▶ [EXERCISE TASK A]:
Answer these questions from the shipping rates article:
(i) What vessel utilization are carriers reporting via the US West Coast?
(ii) How much cargo growth occurred in 2005?
(iii) Who is the TSA Executive Director?
▶ [EXERCISE TASK B]:
Transcribe the part of the shipping rates article starting with "Pierce acknowledged that" and going on through "a steep dropoff.".

▶ [PAGE EXCERPT]:
High post-Lunar New Year utilization, a growing US economy, infrastructure constraints and rising operating costs all suggest upward pressure on freight rates for the year.

Container shipping lines in the Transpacific Stabilization Agreement (TSA) are reporting full ships on their all-water East Coast services from Asia through the Panama Canal, and 90-95% vessel utilization via the US West Coast. Forward bookings received to date indicate that utilization is likely to increase in April.

With surprisingly high 13.2% cargo growth in 2005 and signals of a strengthening US economy ’ low unemployment, rising wages and disposable income, interest rates at manageable levels, strong consumer confidence and retail sales ’ carriers say they expect a year of strong cargo demand. And while many carriers expect to take delivery of new, larger ships for their Pacific services, port and inland transportation constraints will limit effective vessel capacity to within about 3 percentage points of demand.

‘We simply don’t see a downside at this point,’ said TSA Executive Director Albert A. Pierce. ‘Carriers are looking at their forward bookings, they’re reporting cargo being bumped to later sailings at Asian ports ’ not exactly a market that indicates dramatic excess capacity and falling freight rates.”

Pierce acknowledged that Asia-US demand growth is likely to slow somewhat during 2006-07, as China steers investment toward public infrastructure spending and meeting domestic demand, and as rising interest rates and cooling home prices dampen consumer purchasing power. But he said carriers anticipate a gradual slowing of cargo growth, not a steep dropoff.

▶ [STORED ROWS]:
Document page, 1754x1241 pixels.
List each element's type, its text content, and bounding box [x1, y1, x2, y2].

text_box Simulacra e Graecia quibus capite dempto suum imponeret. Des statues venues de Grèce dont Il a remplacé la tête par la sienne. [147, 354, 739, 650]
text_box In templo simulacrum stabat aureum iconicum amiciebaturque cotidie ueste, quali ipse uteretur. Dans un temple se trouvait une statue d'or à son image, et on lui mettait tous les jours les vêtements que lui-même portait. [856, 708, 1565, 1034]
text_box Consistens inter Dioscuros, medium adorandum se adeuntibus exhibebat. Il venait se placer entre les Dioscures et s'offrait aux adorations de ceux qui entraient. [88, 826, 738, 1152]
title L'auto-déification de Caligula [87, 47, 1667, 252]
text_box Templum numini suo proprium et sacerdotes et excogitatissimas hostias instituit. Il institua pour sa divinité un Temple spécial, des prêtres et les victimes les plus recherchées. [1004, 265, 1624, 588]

▶ [TASK RESULT A]:
(i) 90-95%
(ii) 13.2%
(iii) Albert A. Pierce

▶ [TASK RESULT B]:
Pierce acknowledged that Asia-US demand growth is likely to slow somewhat during 2006-07, as China steers investment toward public infrastructure spending and meeting domestic demand, and as rising interest rates and cooling home prices dampen consumer purchasing power. But he said carriers anticipate a gradual slowing of cargo growth, not a steep dropoff.